### PROVIDED DATA:
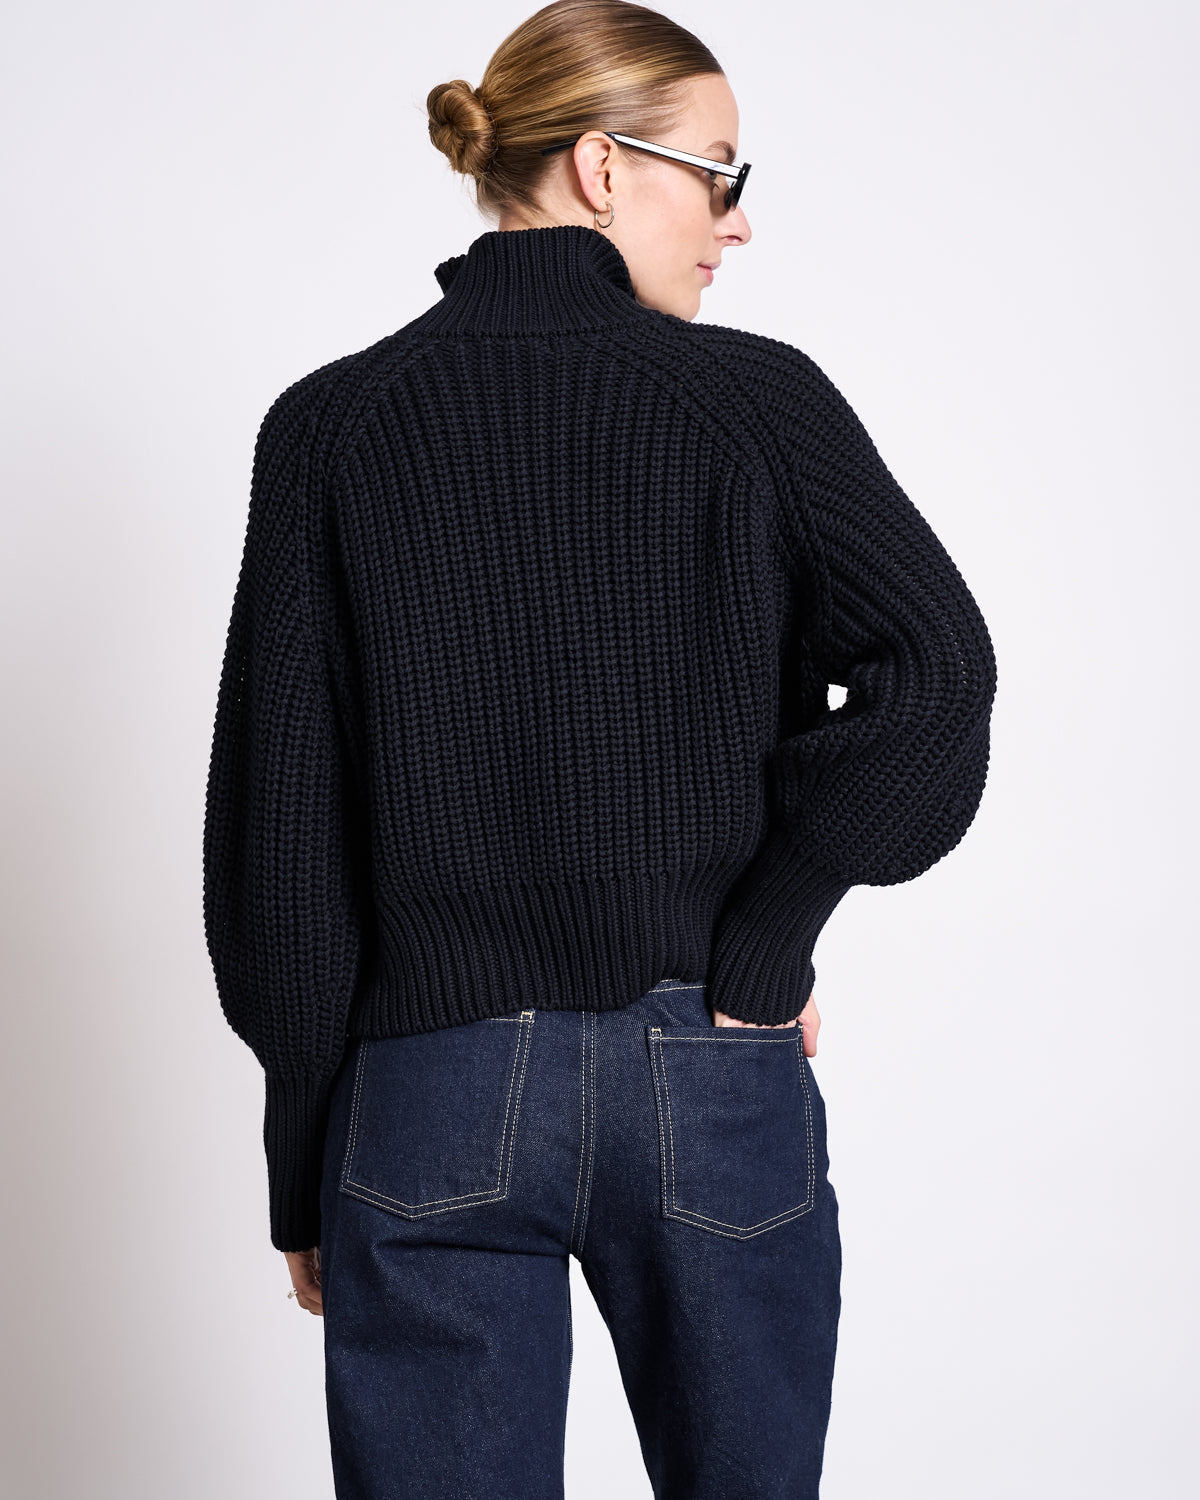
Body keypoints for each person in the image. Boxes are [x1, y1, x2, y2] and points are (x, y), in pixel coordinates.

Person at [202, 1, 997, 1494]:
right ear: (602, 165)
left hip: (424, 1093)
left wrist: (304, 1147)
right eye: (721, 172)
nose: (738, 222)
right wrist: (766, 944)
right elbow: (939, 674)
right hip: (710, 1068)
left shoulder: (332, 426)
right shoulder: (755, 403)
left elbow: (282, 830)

--

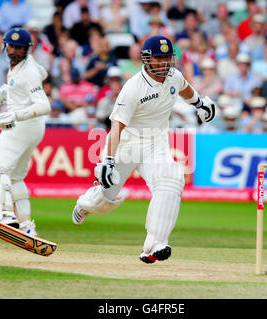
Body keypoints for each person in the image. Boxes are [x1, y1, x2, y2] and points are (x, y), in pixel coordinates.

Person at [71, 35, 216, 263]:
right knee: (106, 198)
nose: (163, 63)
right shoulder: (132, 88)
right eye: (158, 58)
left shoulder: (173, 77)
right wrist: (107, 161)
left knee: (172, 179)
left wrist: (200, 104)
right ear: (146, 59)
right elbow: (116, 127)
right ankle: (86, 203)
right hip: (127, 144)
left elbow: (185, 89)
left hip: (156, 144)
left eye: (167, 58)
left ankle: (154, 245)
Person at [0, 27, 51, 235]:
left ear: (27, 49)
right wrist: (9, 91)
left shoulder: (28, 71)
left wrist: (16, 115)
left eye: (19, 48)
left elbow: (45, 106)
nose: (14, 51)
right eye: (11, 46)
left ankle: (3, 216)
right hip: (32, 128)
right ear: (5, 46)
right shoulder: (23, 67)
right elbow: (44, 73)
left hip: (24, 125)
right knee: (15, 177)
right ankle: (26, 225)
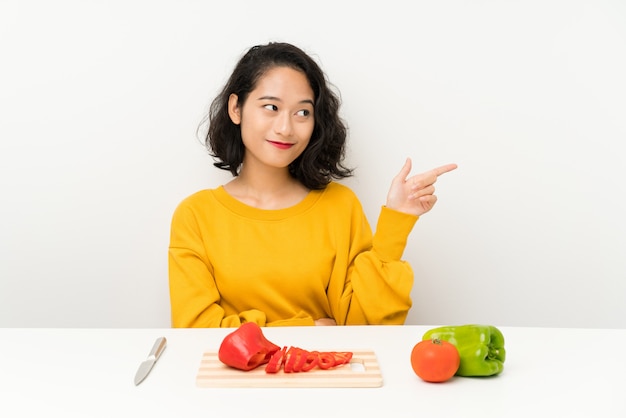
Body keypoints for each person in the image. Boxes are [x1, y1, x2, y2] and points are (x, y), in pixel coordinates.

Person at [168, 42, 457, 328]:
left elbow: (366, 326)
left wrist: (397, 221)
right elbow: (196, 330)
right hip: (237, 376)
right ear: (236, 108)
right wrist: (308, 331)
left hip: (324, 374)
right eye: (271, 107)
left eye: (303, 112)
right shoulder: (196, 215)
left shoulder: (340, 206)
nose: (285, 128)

...

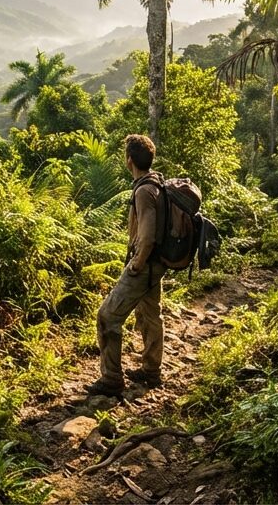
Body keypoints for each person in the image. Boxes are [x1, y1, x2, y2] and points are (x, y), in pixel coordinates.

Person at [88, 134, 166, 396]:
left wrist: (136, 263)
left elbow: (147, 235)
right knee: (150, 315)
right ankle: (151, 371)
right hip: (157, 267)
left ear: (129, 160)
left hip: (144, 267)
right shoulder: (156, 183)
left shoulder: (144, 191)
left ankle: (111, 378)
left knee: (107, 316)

### TASK REQUIREMENTS:
Output exactly, and only, the lines of the entries above from the one with "left hip: (156, 144)" up to and including the one with "nose: (285, 128)"; pictures are to be left out.

### EXERCISE OUTPUT:
left hip: (156, 144)
left eye: (167, 58)
left ankle: (154, 245)
Person at [0, 27, 51, 235]:
left ear: (27, 49)
right wrist: (9, 91)
left shoulder: (28, 71)
left wrist: (16, 115)
left eye: (19, 48)
left elbow: (45, 106)
nose: (14, 51)
right eye: (11, 46)
left ankle: (3, 216)
right hip: (32, 128)
right ear: (5, 46)
right shoulder: (23, 67)
right elbow: (44, 73)
left hip: (24, 125)
right knee: (15, 177)
right ankle: (26, 225)
Body keypoints for each person in the image. Boxes are [x1, y1, x2, y2] and points are (x, y), in pixel coordinates.

Person at [168, 42, 457, 328]:
left elbow: (366, 326)
left wrist: (397, 221)
right elbow: (196, 330)
right hip: (237, 376)
right ear: (236, 108)
right wrist: (308, 331)
left hip: (324, 374)
right eye: (271, 107)
left eye: (303, 112)
right shoulder: (196, 215)
left shoulder: (340, 206)
nose: (285, 128)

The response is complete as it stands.